■ WORK TASK ■
Every picture should be left out, but the lines below must be repeated exactly.

Saved entries:
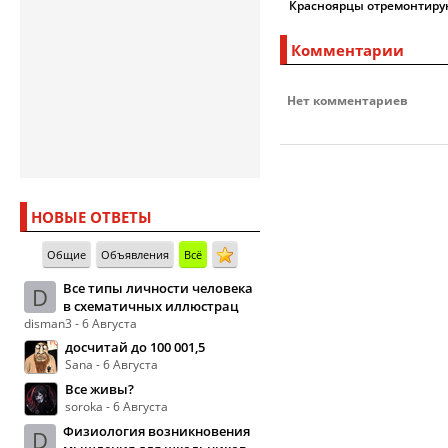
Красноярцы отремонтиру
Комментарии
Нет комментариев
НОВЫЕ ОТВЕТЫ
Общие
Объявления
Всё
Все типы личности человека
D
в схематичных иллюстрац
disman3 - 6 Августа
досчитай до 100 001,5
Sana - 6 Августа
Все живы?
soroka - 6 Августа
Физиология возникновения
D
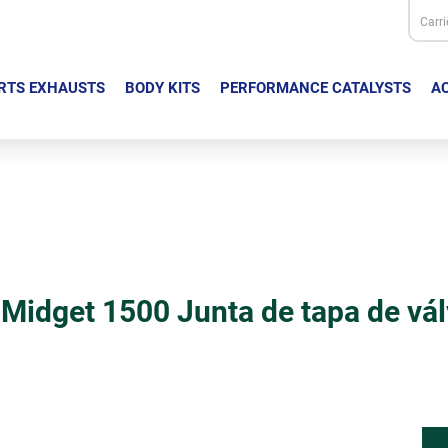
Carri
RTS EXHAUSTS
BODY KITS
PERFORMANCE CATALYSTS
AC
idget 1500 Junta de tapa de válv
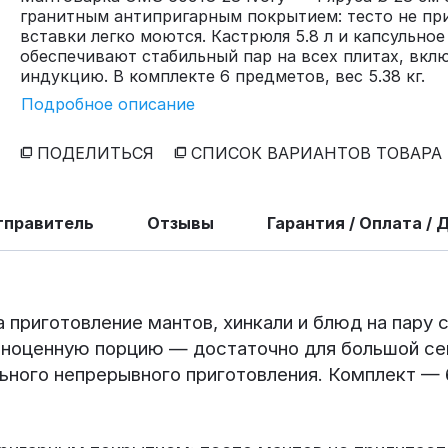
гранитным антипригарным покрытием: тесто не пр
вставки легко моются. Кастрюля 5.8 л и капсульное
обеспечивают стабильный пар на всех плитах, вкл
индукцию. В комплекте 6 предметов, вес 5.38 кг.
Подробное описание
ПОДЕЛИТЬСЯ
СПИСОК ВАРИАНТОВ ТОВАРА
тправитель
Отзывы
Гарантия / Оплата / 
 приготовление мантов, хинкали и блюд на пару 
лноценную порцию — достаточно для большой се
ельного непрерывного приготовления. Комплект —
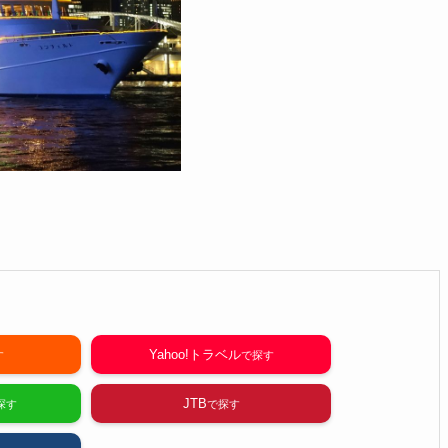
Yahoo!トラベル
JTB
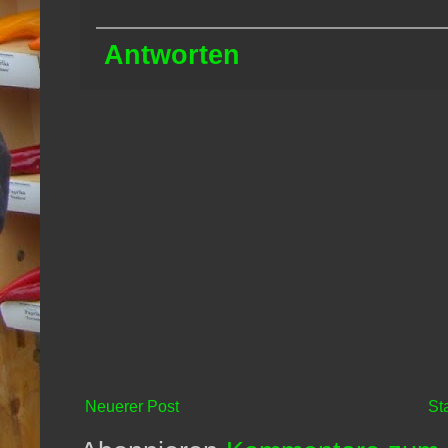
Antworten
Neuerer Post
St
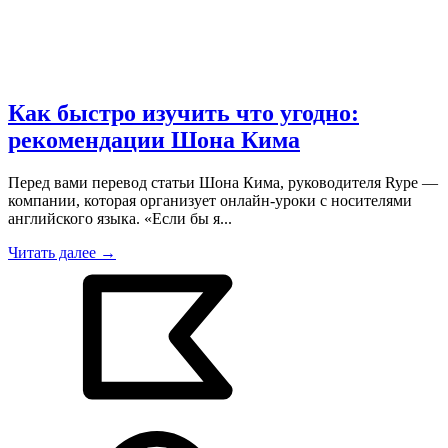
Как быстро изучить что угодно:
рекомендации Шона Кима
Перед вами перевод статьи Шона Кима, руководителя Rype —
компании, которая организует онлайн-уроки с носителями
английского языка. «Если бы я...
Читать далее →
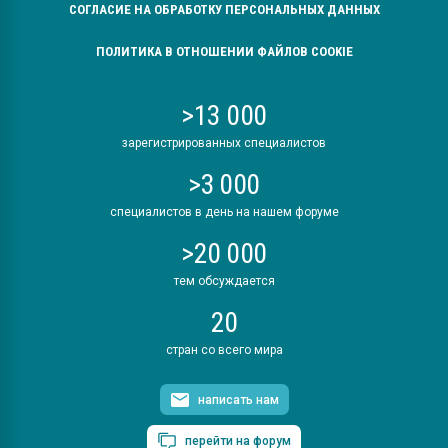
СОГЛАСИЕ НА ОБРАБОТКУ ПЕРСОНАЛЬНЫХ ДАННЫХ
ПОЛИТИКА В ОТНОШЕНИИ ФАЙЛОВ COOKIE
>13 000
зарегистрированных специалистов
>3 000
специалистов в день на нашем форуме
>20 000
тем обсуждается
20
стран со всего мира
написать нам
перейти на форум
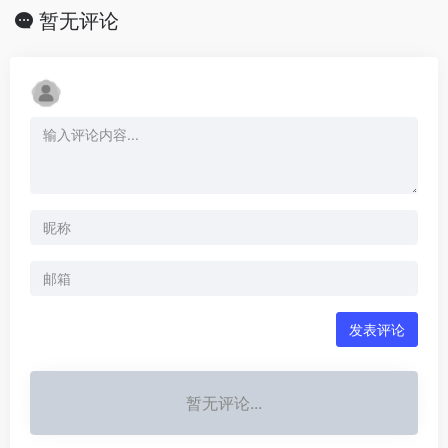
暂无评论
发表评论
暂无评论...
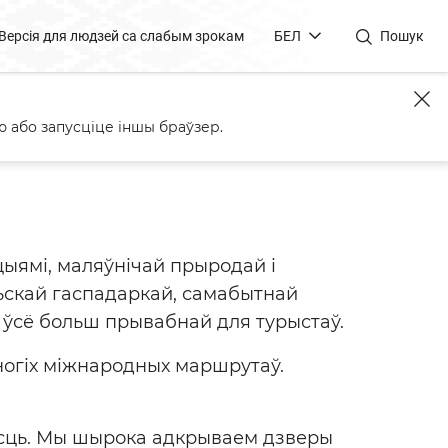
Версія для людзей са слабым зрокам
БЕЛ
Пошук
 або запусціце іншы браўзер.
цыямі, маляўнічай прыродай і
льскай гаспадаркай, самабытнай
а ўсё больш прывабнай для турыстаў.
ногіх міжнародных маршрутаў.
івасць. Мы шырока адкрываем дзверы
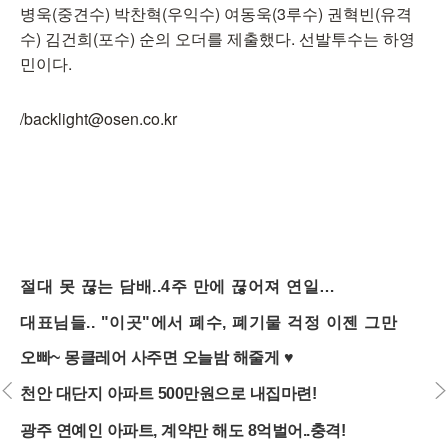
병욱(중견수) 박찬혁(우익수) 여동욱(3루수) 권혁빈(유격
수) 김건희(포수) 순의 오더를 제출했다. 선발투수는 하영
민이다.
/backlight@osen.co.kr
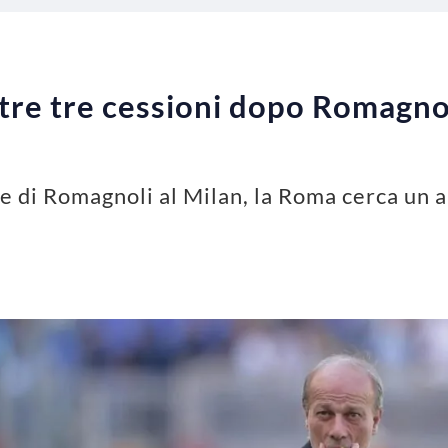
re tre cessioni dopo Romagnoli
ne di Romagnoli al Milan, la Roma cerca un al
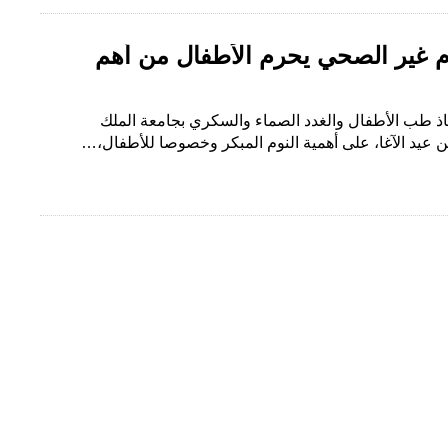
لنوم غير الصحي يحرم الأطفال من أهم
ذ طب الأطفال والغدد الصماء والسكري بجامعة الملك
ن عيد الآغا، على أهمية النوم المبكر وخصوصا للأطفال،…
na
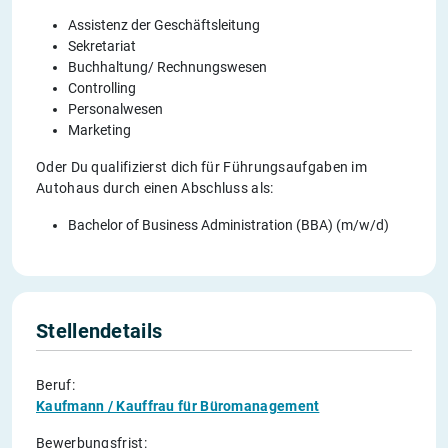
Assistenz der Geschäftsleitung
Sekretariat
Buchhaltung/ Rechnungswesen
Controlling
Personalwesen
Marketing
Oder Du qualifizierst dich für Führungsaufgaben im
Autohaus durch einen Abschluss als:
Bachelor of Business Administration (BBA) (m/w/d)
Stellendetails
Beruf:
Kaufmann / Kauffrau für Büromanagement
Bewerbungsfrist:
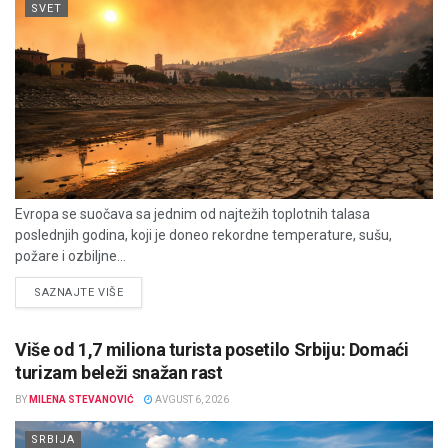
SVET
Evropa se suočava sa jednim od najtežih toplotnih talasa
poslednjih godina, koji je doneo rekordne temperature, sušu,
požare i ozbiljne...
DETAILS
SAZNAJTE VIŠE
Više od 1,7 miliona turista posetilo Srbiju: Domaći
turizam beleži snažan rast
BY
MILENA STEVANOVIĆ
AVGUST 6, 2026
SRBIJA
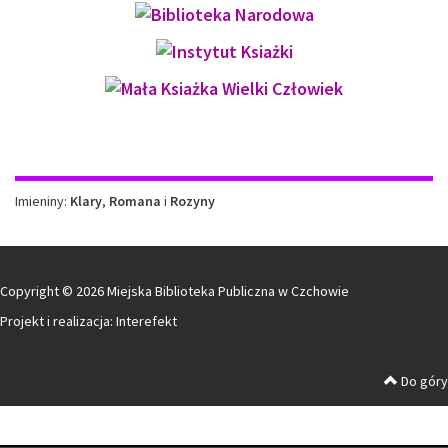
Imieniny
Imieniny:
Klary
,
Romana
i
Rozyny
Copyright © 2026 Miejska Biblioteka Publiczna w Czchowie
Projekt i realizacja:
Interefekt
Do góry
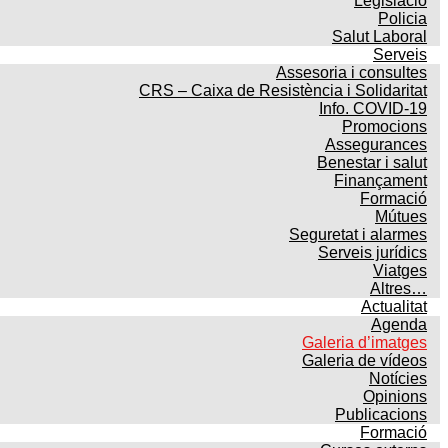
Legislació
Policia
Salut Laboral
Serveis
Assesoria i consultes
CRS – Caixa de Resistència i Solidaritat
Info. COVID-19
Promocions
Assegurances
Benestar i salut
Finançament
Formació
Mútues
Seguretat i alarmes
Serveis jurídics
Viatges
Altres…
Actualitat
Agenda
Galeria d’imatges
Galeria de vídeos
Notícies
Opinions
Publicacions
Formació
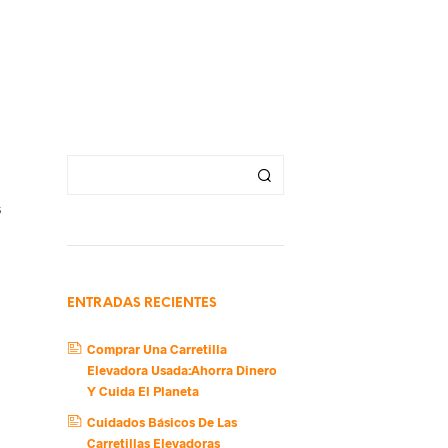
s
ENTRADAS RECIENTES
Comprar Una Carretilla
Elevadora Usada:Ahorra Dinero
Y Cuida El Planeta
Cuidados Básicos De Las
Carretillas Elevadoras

■ YOUR RESPONSE ■
Красноярцы отремонтиру
Комментарии
Нет комментариев
НОВЫЕ ОТВЕТЫ
Общие
Объявления
Всё
Все типы личности человека
D
в схематичных иллюстрац
disman3 - 6 Августа
досчитай до 100 001,5
Sana - 6 Августа
Все живы?
soroka - 6 Августа
Физиология возникновения
D
Carri
RTS EXHAUSTS
BODY KITS
PERFORMANCE CATALYSTS
AC
idget 1500 Junta de tapa de válv
гранитным антипригарным покрытием: тесто не пр
вставки легко моются. Кастрюля 5.8 л и капсульное
обеспечивают стабильный пар на всех плитах, вкл
индукцию. В комплекте 6 предметов, вес 5.38 кг.
Подробное описание
ПОДЕЛИТЬСЯ
СПИСОК ВАРИАНТОВ ТОВАРА
тправитель
Отзывы
Гарантия / Оплата / 
 приготовление мантов, хинкали и блюд на пару 
лноценную порцию — достаточно для большой се
ельного непрерывного приготовления. Комплект —
Yahoo!トラベル
JTB
Antworten
Neuerer Post
St
Как быстро изучить что угодно:
рекомендации Шона Кима
Перед вами перевод статьи Шона Кима, руководителя Rype —
компании, которая организует онлайн-уроки с носителями
английского языка. «Если бы я...
Читать далее →
СОГЛАСИЕ НА ОБРАБОТКУ ПЕРСОНАЛЬНЫХ ДАННЫХ
ПОЛИТИКА В ОТНОШЕНИИ ФАЙЛОВ COOKIE
>13 000
зарегистрированных специалистов
>3 000
специалистов в день на нашем форуме
>20 000
тем обсуждается
20
стран со всего мира
написать нам
перейти на форум
暂无评论
发表评论
暂无评论...
Версія для людзей са слабым зрокам
БЕЛ
Пошук
 або запусціце іншы браўзер.
цыямі, маляўнічай прыродай і
льскай гаспадаркай, самабытнай
а ўсё больш прывабнай для турыстаў.
ногіх міжнародных маршрутаў.
івасць. Мы шырока адкрываем дзверы
병욱(중견수) 박찬혁(우익수) 여동욱(3루수) 권혁빈(유격
수) 김건희(포수) 순의 오더를 제출했다. 선발투수는 하영
민이다.
/backlight@osen.co.kr
re tre cessioni dopo Romagnoli
ne di Romagnoli al Milan, la Roma cerca un al
لنوم غير الصحي يحرم الأطفال من أهم
ذ طب الأطفال والغدد الصماء والسكري بجامعة الملك
ن عيد الآغا، على أهمية النوم المبكر وخصوصا للأطفال،…
na
Assistenz der Geschäftsleitung
Sekretariat
Buchhaltung/ Rechnungswesen
Controlling
Personalwesen
Marketing
Oder Du qualifizierst dich für Führungsaufgaben im
Autohaus durch einen Abschluss als:
Bachelor of Business Administration (BBA) (m/w/d)
Stellendetails
Beruf:
Kaufmann / Kauffrau für Büromanagement
Bewerbungsfrist:
SVET
Evropa se suočava sa jednim od najtežih toplotnih talasa
poslednjih godina, koji je doneo rekordne temperature, sušu,
požare i ozbiljne...
DETAILS
SAZNAJTE VIŠE
Više od 1,7 miliona turista posetilo Srbiju: Domaći
turizam beleži snažan rast
BY
MILENA STEVANOVIĆ
AVGUST 6, 2026
SRBIJA
Imieniny
Imieniny:
Klary
,
Romana
i
Rozyny
Copyright © 2026 Miejska Biblioteka Publiczna w Czchowie
Projekt i realizacja:
Interefekt
Do góry
Legislació
Policia
Salut Laboral
Serveis
Assesoria i consultes
CRS – Caixa de Resistència i Solidaritat
Info. COVID-19
Promocions
Assegurances
Benestar i salut
Finançament
Formació
Mútues
Seguretat i alarmes
Serveis jurídics
Viatges
Altres…
Actualitat
Agenda
Galeria d’imatges
Galeria de vídeos
Notícies
Opinions
Publicacions
Formació
s
ENTRADAS RECIENTES
Comprar Una Carretilla
Elevadora Usada:Ahorra Dinero
Y Cuida El Planeta
Cuidados Básicos De Las
Carretillas Elevadoras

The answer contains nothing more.